# WORK TO DO:
Continue the article about the e-mail exchange over the nickname "Liz," starting right after its last sentence.

# TEXT SHOWN:
-- begin --

For better or for worse, you have to feel for Elizabeth Becton, and for the assistant at a Washington lobbying group who made the mistake of calling her "Liz" in an e-mail.
Becton is executive assistant and office manager for Rep. Jim McDermott, D-Wash., and in a one-hour period last month, she got angry at a lobbyist at McBee Strategic Consultanting, who sounded a touch too chummy when trying to set up a meeting between the congressman and some representatives of JPMorgan Chase.
She would probably like to forget the whole thing -- except that it is all stored in e-mail servers somewhere, and was leaked to Anne Schroeder Mullins of Politico.com.
"Hi Liz," wrote the assistant, "just checking in on whether the Congressman is available next week."
The reply, two minutes later: "Who is Liz?"
"Hi Elizabeth, I thought you went by Liz -- apologies if that is incorrect."
"I do not go by Liz. Where did you get your information?"
It goes on, and you can read the entire exchange below -- but it's a funny-and-sad reminder of the pitfalls of e-mail.

-- end --

# DATASET ROWS:
-- begin --

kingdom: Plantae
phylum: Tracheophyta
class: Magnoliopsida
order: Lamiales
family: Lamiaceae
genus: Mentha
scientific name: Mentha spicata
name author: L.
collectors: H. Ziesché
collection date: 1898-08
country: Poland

-- end --

# RESULT OF THE TASK:
"Sounds like you got played by someone who KNOWS I hate that name and that it's a fast way to TICK me off," Becton writes a few minutes later. "Who told you that I go by that name?"
David Shipley and Will Schwalbe, who literally wrote the book on e-mail etiquette ("SEND: Why People Email So Badly and How to Do It Better"), warn of precisely this kind of case.
"It's always best to stay formal until someone gives you permission to become more informal," wrote Schwalbe in an e-mail to ABC News.
On the other hand, he said, "We do all need to cut each other a whole lot of slack. Everyone makes mistakes! But that goes in both directions -- sometimes we need to be forgiven for being more informal than we should have been -- and sometimes we need to be forgiven for getting perhaps overly annoyed."
"I hate e-mail," said Mike DeCesare, Rep. McDermott's press secretary, who did not dispute the authenticity of the exchange. "I despise it, and one reason is that it seems to lack humanity.
"If I say something to you in person it comes across one way," he said by telephone, "and if I write it in an e-mail it comes across completely differently."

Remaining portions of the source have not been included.